**SOURCE DOCUMENT:**
Re: [DISCUSS] Include flink-ml-api and flink-ml-lib in opt

2020-02-06 Thread Jeff Zhang
I have another concern which may not be closely related to this thread.
Since flink doesn't include all the necessary jars, I think it is critical
for flink to display meaningful error message when any class is missing.
e.g. Here's the error message when I use kafka but miss
including flink-json.  To be honest, the kind of error message is hard to
understand for new users.


Reason: No factory implements
'org.apache.flink.table.factories.DeserializationSchemaFactory'. The
following properties are requested:
connector.properties.bootstrap.servers=localhost:9092
connector.properties.group.id=testGroup
connector.properties.zookeeper.connect=localhost:2181
connector.startup-mode=earliest-offset connector.topic=generated.events
connector.type=kafka connector.version=universal format.type=json
schema.0.data-type=VARCHAR(2147483647) schema.0.name=status
schema.1.data-type=VARCHAR(2147483647) schema.1.name=direction
schema.2.data-type=BIGINT schema.2.name=event_ts update-mode=append The
following factories have been considered:
org.apache.flink.table.catalog.hive.factories.HiveCatalogFactory
org.apache.flink.table.module.hive.HiveModuleFactory
org.apache.flink.table.module.CoreModuleFactory
org.apache.flink.table.catalog.GenericInMemoryCatalogFactory
org.apache.flink.table.sources.CsvBatchTableSourceFactory
org.apache.flink.table.sources.CsvAppendTableSourceFactory
org.apache.flink.table.sinks.CsvBatchTableSinkFactory
org.apache.flink.table.sinks.CsvAppendTableSinkFactory
org.apache.flink.table.planner.delegation.BlinkPlannerFactory
org.apache.flink.table.planner.delegation.BlinkExecutorFactory
org.apache.flink.table.planner.StreamPlannerFactory
org.apache.flink.table.executor.StreamExecutorFactory
org.apache.flink.streaming.connectors.kafka.KafkaTableSourceSinkFactory at
org.apache.flink.table.factories.TableFactoryService.filterByFactoryClass(TableFactoryService.java:238)
at
org.apache.flink.table.factories.TableFactoryService.filter(TableFactoryService.java:185)

**SUPPLIED RECORDS:**
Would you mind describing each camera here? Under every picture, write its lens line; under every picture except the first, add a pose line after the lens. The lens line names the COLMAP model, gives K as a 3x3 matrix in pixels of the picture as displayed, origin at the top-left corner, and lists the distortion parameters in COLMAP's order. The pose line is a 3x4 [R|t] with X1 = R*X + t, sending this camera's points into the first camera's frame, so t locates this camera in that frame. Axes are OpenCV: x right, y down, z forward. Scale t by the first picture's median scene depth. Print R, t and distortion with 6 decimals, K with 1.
--
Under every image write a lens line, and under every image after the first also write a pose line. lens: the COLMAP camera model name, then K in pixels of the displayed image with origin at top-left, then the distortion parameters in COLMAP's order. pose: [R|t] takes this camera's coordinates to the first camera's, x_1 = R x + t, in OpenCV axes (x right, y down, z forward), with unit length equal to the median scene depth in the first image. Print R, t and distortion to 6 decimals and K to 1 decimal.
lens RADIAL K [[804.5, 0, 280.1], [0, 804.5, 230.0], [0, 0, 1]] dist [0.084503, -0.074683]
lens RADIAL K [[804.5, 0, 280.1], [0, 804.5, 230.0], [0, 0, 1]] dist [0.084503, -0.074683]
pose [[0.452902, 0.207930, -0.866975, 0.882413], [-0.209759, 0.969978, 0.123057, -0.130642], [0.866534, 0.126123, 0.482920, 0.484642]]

**EXERCISES TO COMPLETE:**
1. Condense the paragraph of the Flink discussion post that begins "I have another concern" into two or three sentences, keeping its main points.
2. From the error message in the Flink discussion post, list every requested property whose name starts with "connector." together with its value.
3. Output the stretch of the Flink discussion post from "e.g. Here's the" through "for new users.".

**TASK RESULTS:**
1. Flink does not ship all the jars it needs, so it must show clear error messages when a class is missing. For example, using Kafka without including flink-json produces an error message that new users find hard to understand.

2.
- connector.properties.bootstrap.servers=localhost:9092
- connector.properties.group.id=testGroup
- connector.properties.zookeeper.connect=localhost:2181
- connector.startup-mode=earliest-offset
- connector.topic=generated.events
- connector.type=kafka
- connector.version=universal

3.
e.g. Here's the error message when I use kafka but miss
including flink-json.  To be honest, the kind of error message is hard to
understand for new users.